# Help with Solar Water Heater



## Fish (Jun 27, 2016)

i am needing some help on Solar Water Heater and figured one of you smart knowledgeable folks could help me out.

A fella I work with, his Dad just passed and he is in the process of cleaning the house out. Well he ran across this thing and I was able to pick it up for a couple of hundred bucks and he is still in the process of finding more parts to it. Also, it was never hoked up or used. It’s apparently still new.

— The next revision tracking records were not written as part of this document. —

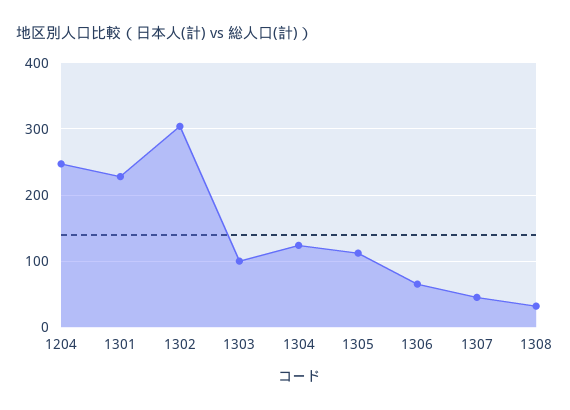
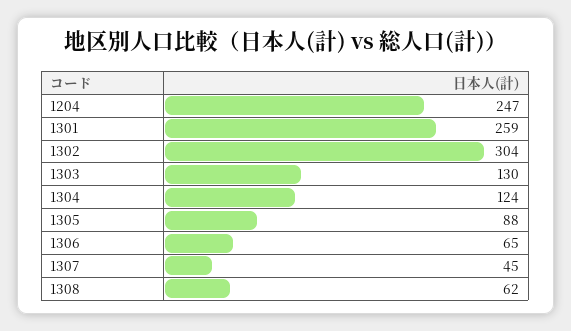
  {
    "1204": 247,
-   "1301": 230,
+   "1301": 259,
    "1302": 304,
-   "1303": 100,
+   "1303": 130,
    "1304": 124,
-   "1305": 110,
+   "1305": 88,
    "1306": 65,
    "1307": 45,
-   "1308": 30
+   "1308": 62
  }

What little bit of paperwork he has, said it’s a Taco SSM Solar Systemizer. It was copyright 1979. Between that and these pics is all of the info I have. Do y’all know anything about this?


----------



## Back Pack Hack (Sep 15, 2016)

I think you have a component, not a system. Looks like a recirculating pump. It constantly runs heated water through some sort of heating system. How that water is heated, I see no 'solar' in the pix other than the name.

Try contacting the maker:


https://www.tacocomfort.com/


----------



## 7515 (Aug 31, 2014)

We use Taco pumps on our refrigerant system at work to circulate water through the chiller. 
that looks like a pump with a expansion tank fixed to the outlet side of the pump. 
Taco pumps run a long time with no issues but once they start being problems you never can get them right again. 
BoF


----------



## paraquack (Mar 1, 2013)

With two pumps, this appear to be similar to my brother-in-law's solar water heater he added to his potable hot water tank. It is bacisally a pump with and expansion tank (the little tank). He installed sun tracking solar concentrators on the roof (similar to photo below). The electronics sense if the water coming from the concentrator is warmer than what is in heat exchanger tank, another extra. The second smaller pump circulated water from potable water heater thru the tank to warm the water in the potable water heater tank. He eventually removed it after about 5-6 years whent the motor for the sun tracking system went belly up. He lived near Milwaukee, so solar energy wasn't the greatest. Said he never recouped his expenditures. But that was up north. If you live in AZ, it'll probably work. Lots of people in AZ use a cheaper system to heat water for their pool without the sun tracker. They just use black ABS pipe on their roof.
Hope this helps.


----------